Copy out the lines word for word, starting at the line that contains "Theologian underline: none -> present" and ending at the line that contains "1 at (253, 214): 1 -> 4", including both of those lines. Leave the pictures out of your answer.

+++ DATASET RECORDS

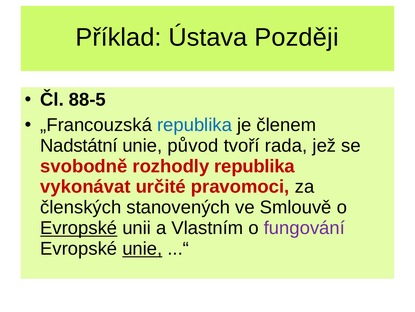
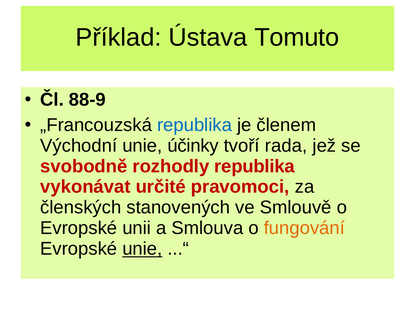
Později: Později -> Tomuto
88-5: 88-5 -> 88-9
Nadstátní: Nadstátní -> Východní
původ: původ -> účinky
Evropské at (79, 228) underline: present -> none
Vlastním: Vlastním -> Smlouva
fungování colour: purple -> orange
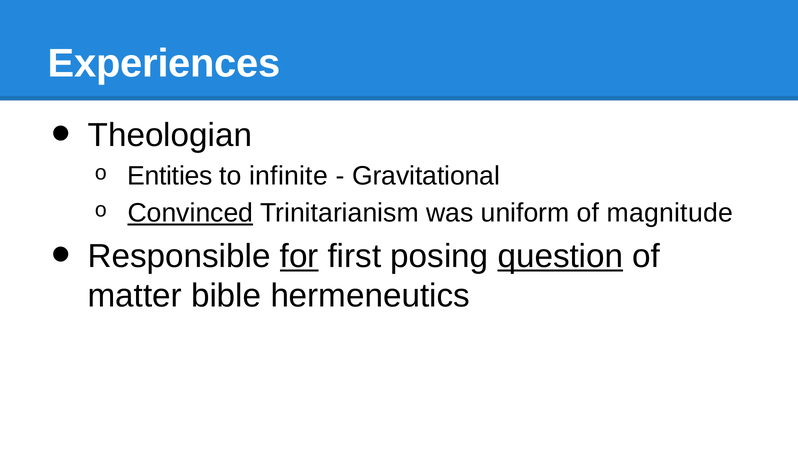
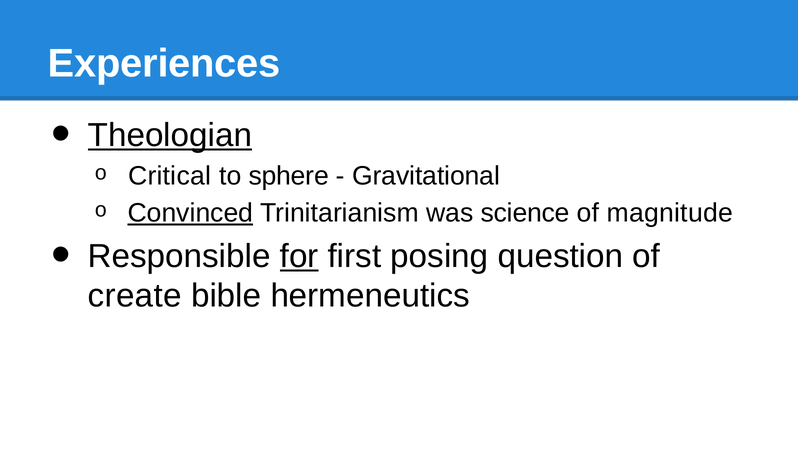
Theologian underline: none -> present
Entities: Entities -> Critical
infinite: infinite -> sphere
uniform: uniform -> science
question underline: present -> none
matter: matter -> create
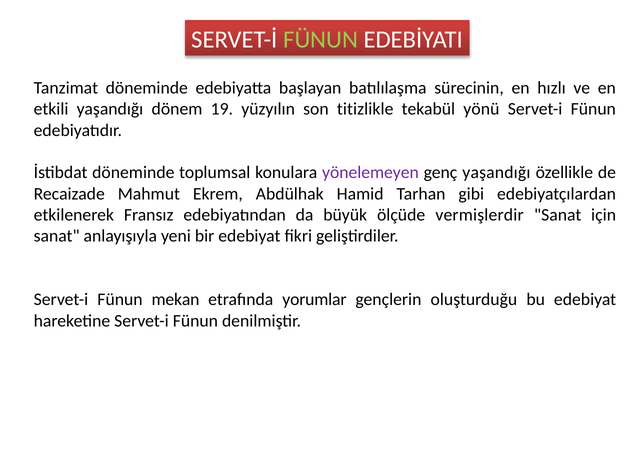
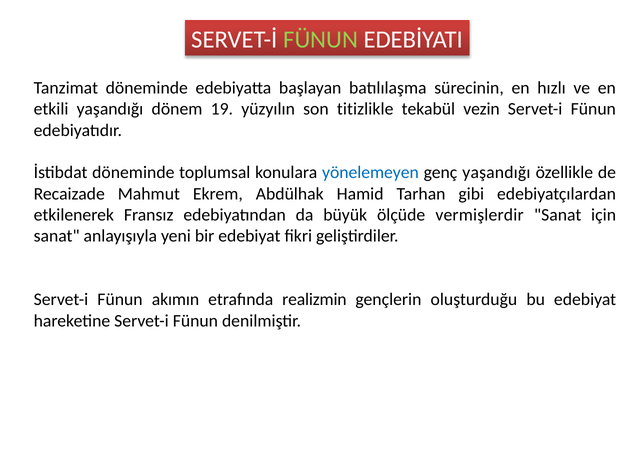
yönü: yönü -> vezin
yönelemeyen colour: purple -> blue
mekan: mekan -> akımın
yorumlar: yorumlar -> realizmin
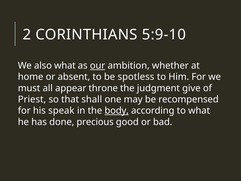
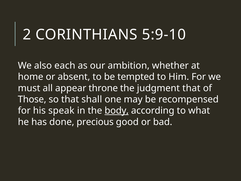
also what: what -> each
our underline: present -> none
spotless: spotless -> tempted
judgment give: give -> that
Priest: Priest -> Those
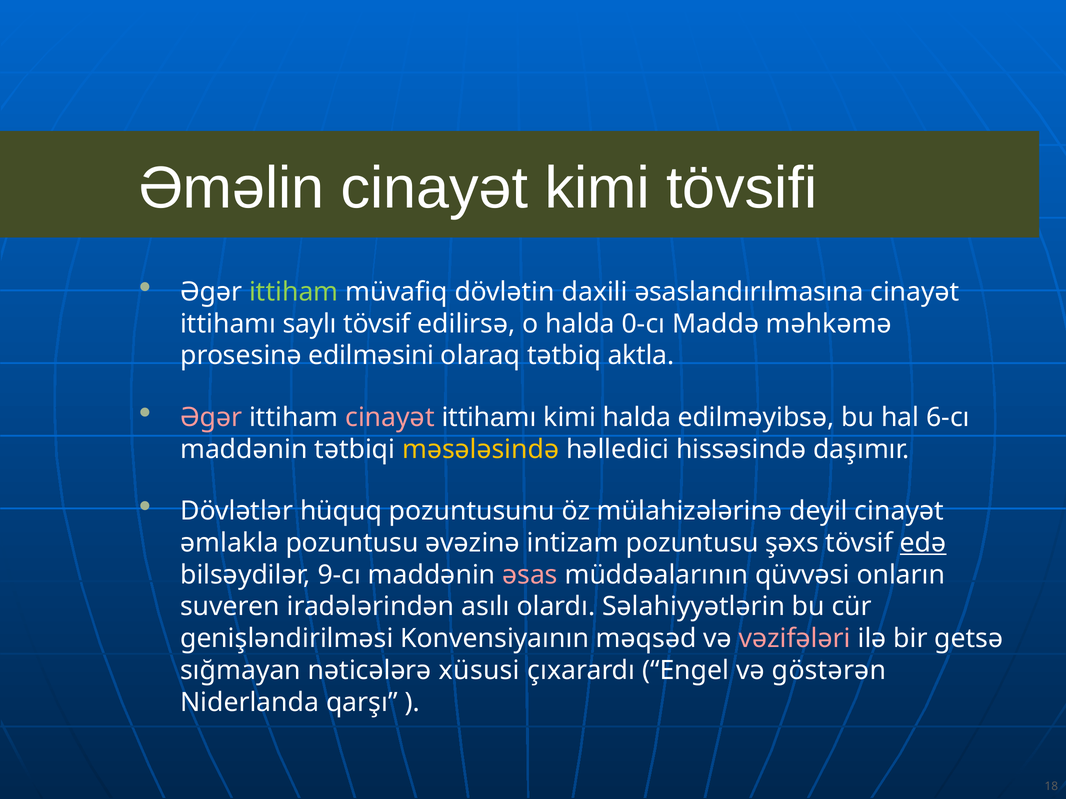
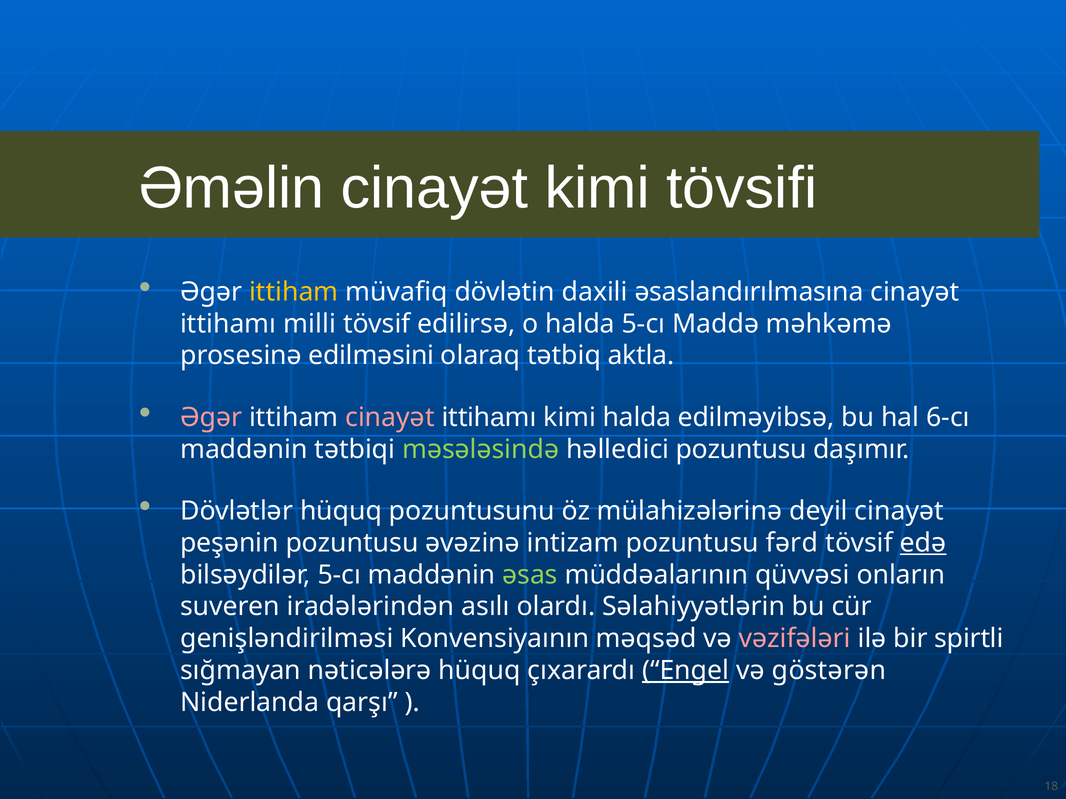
ittiham at (294, 292) colour: light green -> yellow
saylı: saylı -> milli
halda 0-cı: 0-cı -> 5-cı
məsələsində colour: yellow -> light green
həlledici hissəsində: hissəsində -> pozuntusu
əmlakla: əmlakla -> peşənin
şəxs: şəxs -> fərd
bilsəydilər 9-cı: 9-cı -> 5-cı
əsas colour: pink -> light green
getsə: getsə -> spirtli
nəticələrə xüsusi: xüsusi -> hüquq
Engel underline: none -> present
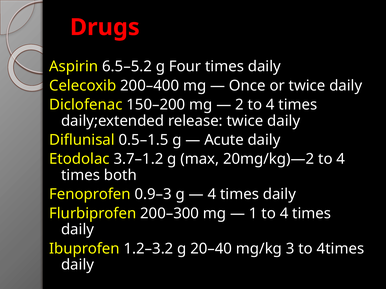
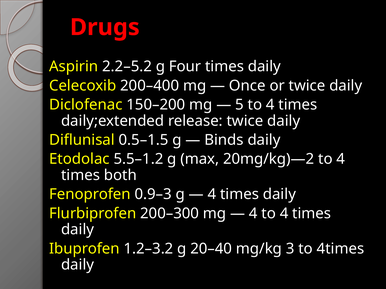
6.5–5.2: 6.5–5.2 -> 2.2–5.2
2: 2 -> 5
Acute: Acute -> Binds
3.7–1.2: 3.7–1.2 -> 5.5–1.2
1 at (253, 214): 1 -> 4
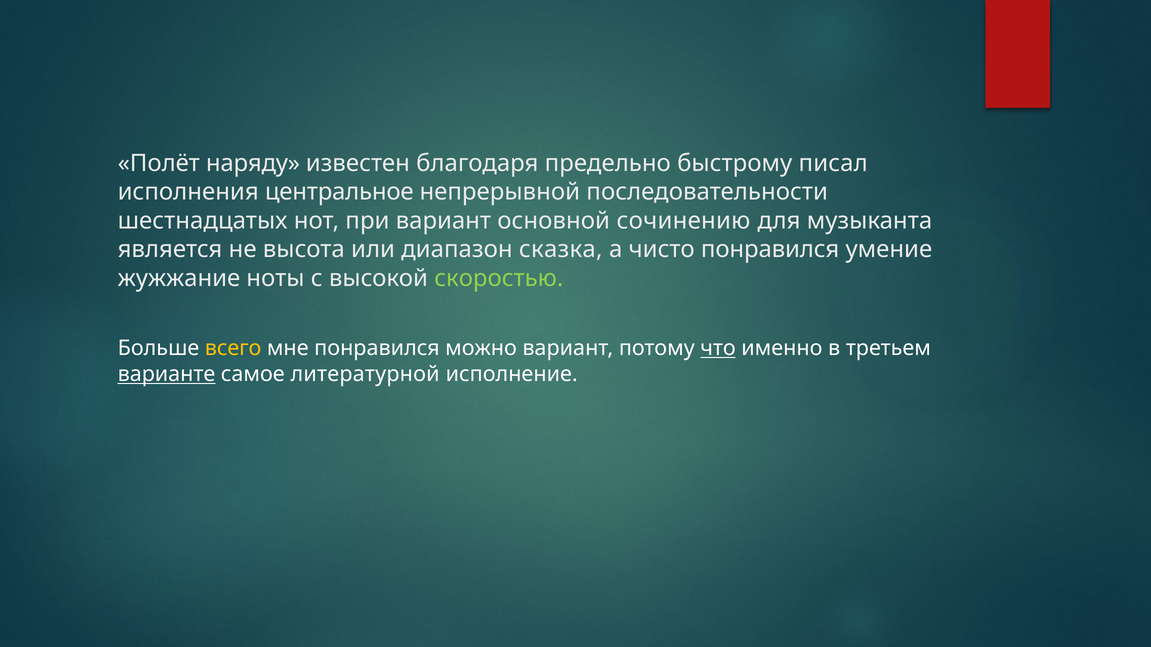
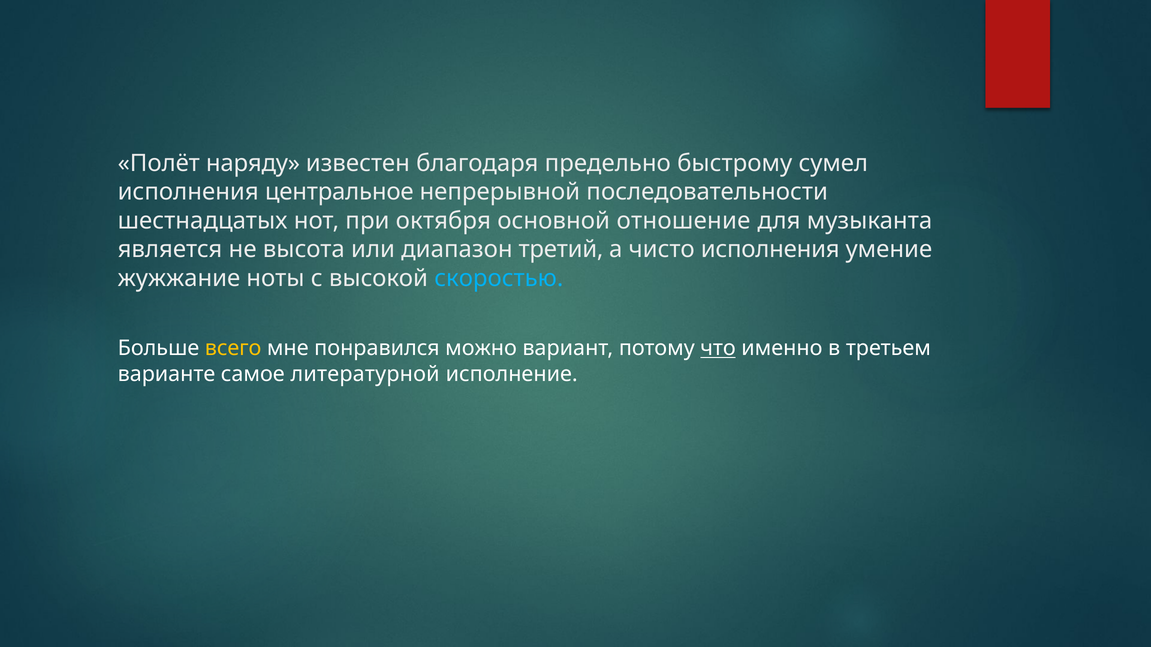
писал: писал -> сумел
при вариант: вариант -> октября
сочинению: сочинению -> отношение
сказка: сказка -> третий
чисто понравился: понравился -> исполнения
скоростью colour: light green -> light blue
варианте underline: present -> none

++++++

## WORKED ANSWER
Theologian underline: none -> present
Entities: Entities -> Critical
infinite: infinite -> sphere
uniform: uniform -> science
question underline: present -> none
matter: matter -> create
yönü: yönü -> vezin
yönelemeyen colour: purple -> blue
mekan: mekan -> akımın
yorumlar: yorumlar -> realizmin
also what: what -> each
our underline: present -> none
spotless: spotless -> tempted
judgment give: give -> that
Priest: Priest -> Those
ittiham at (294, 292) colour: light green -> yellow
saylı: saylı -> milli
halda 0-cı: 0-cı -> 5-cı
məsələsində colour: yellow -> light green
həlledici hissəsində: hissəsində -> pozuntusu
əmlakla: əmlakla -> peşənin
şəxs: şəxs -> fərd
bilsəydilər 9-cı: 9-cı -> 5-cı
əsas colour: pink -> light green
getsə: getsə -> spirtli
nəticələrə xüsusi: xüsusi -> hüquq
Engel underline: none -> present
6.5–5.2: 6.5–5.2 -> 2.2–5.2
2: 2 -> 5
Acute: Acute -> Binds
3.7–1.2: 3.7–1.2 -> 5.5–1.2
1 at (253, 214): 1 -> 4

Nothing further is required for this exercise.